Diffusion models worked faster and generated images that improved upon the quality produced by GANs.
These models worked on a denoising technique that took corrupted images and re-synthesise the image until the final clean image was produced. This is how Stable Diffusion works — it is trained to add and remove small amounts of noise from images repeatedly until it generates the final output.
Breakthroughs leading to modern generative models
To Bengio and other familiar members in the AI community, none of these concepts were new. “Some of the ideas behind this date back to more than ten years ago,” he stated. Bengio has left a trail of papers that demonstrate this. In 2013, Bengio, Li Yao and a couple of other researchers published a paper on denoising titled, ‘Generalized Denoising Auto-Encoders as Generative Models’ that spoke about the importance of denoising and contractive autoencoders.
All major text-to-image generators around today, including DALL.E 2, Google’s Imagen and Stable Diffusion, use diffusion models.

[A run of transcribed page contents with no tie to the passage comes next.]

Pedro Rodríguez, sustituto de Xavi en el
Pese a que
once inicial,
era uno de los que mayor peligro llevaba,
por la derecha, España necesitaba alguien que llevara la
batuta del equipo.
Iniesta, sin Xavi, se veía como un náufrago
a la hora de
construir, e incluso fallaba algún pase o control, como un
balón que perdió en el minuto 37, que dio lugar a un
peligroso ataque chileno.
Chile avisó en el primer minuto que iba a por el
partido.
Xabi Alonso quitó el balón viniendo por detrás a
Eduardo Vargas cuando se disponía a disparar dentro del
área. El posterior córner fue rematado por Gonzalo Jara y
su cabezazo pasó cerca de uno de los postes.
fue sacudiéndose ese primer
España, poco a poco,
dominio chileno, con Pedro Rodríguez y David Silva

A vital breakthrough achieved last year contributed to their prominence.
In December 2021, a paper titled, ‘High-Resolution Image Synthesis with Latent Diffusion Models’ introduced latent diffusion models. These models used an autoencoder to compress the images into a comparatively smaller latent space during training. Then, the autoencoder is used to decompress the final latent representation that eventually generates the output image. This constant repetition of the diffusion process in latent space cut down the generation time for images and costs by a huge margin.

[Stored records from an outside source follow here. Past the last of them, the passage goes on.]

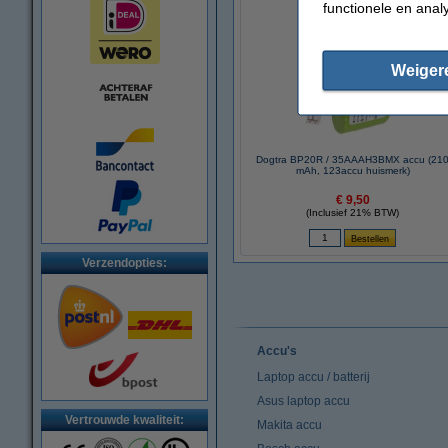
functionele en anal
Weiger
Dogtra BP20R / 35AAAH3BMX accu (21
mAh, 123accu huismerk)
€ 9,50
(Inclusief 21% BTW)
Verzendopties:
Accu's
Laptop accu / batterij
Asus laptop accu
Vertrouwde kwaliteit:
Makita accu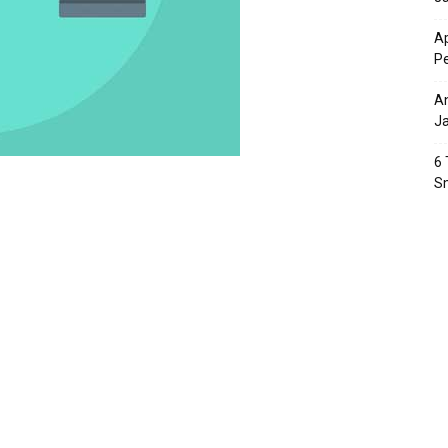
Ap
P
An
J
6 
S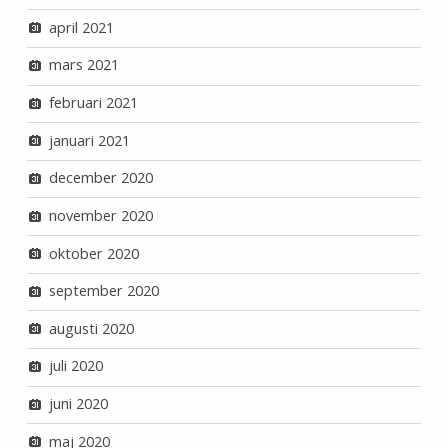
april 2021
mars 2021
februari 2021
januari 2021
december 2020
november 2020
oktober 2020
september 2020
augusti 2020
juli 2020
juni 2020
maj 2020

Latent diffusion models could also do other things that generative models previously weren’t capable of, like image inpainting, super-resolution and semantic scene synthesis.
Return in Probabilistic ML and other concepts
Bengio has also followed the space of probabilistic machine learning ardently for a while and firmly believes that advancements in the area can solve some of the challenges with deep learning. “I am quite excited by the progress in the area of probabilistic machine learning,” he noted.
Probabilistic machine learning designed AI models in a way that can help machines understand what learning is through experiences. It uses statistics to predict the possibility of future results through random occurrences or actions. For example, a probabilistic classifier can assign a probability of say 0.8 to the ‘Cat’ class indicating that it is very confident that the animal in the image is a cat. If one can connect the dots, the applications of this can be immediately made in self-driving vehicles.
There’s a big advantage to probabilistic machine learning – it gives a clear idea of how confident or uncertain the machine is about the accuracy of the prediction.
According to Bengio, a bunch of these older ideas have the potential of making a comeback in modern-day AI like old wine in a new bottle. There’s another one that he believes could be transformative – causality. While the chain of thoughts around cause and effect came around in Pre-Socratic times, deep learning researchers recognised them much later because of the challenges that arise due to the lack of causal representations in ML models.
“One of the biggest limitations of current machine learning, including deep learning, is the ability to properly generalise to new settings like new distributions – what we call ‘out of distribution generalisation’, and humans are very good at that,” said Bengio. He said there are good reasons to think that humans are good at that because they have causal models of the world. “If you have a good causal model, you can generalise to new settings,” he added.